Kovacs is as sardonic as in Book 1, and despite his training often defaults to violence, so it is interesting to watch him navigate the events of the novel. He just can’t keep himself from making bad situations worse, it seems. How can he lose control so often when he is supposed to have so much self-control? More background on Martian society and what Earth colonization owes to it is included in this book, and the setting, Sanction IV, a war-ravaged planet, provides a different perspective on the corporations and the Protectorate, the ruling government.

Though I thought this would be a heist novel, it isn’t, though it does have a captivating story that kept me engaged. Some aspects of the novel were less appealing. Characters like Jan Schneider were thinly developed. Kovacs seemed at times to pine for Detective Kristin Ortega which seems unwarranted given how Altered Carbon ended their relationship. The resolution of one story line came completely out of the blue for me, and it didn’t seem to be an organic development. Finally, Morgan used a device to indicate pauses in character’s speech that was very annoying and overdone, for example, “You seem. Close to her” or “Well, he’s not a. Bad looking. Guy for a. White boy and. Wardani, well. She’d probably. Take whatever. She can get.”
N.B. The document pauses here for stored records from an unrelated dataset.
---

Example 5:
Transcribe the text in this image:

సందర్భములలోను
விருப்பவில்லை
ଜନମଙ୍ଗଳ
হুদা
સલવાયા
It’s hard not to compare the book to Altered Carbon, though the two are so different, comparisons are almost unfair. In fact, besides the introduction to Kovacs, the Envoys, Quellism, sleeves, and needlecasting, Book 1 has little to do with Book 2. Kovacs is the only returning character. If readers approach Broken Angels expecting a second Altered Carbon, I think they will be disappointed. However, it is a solid read with an unpredictable plot and a charismatic narrator.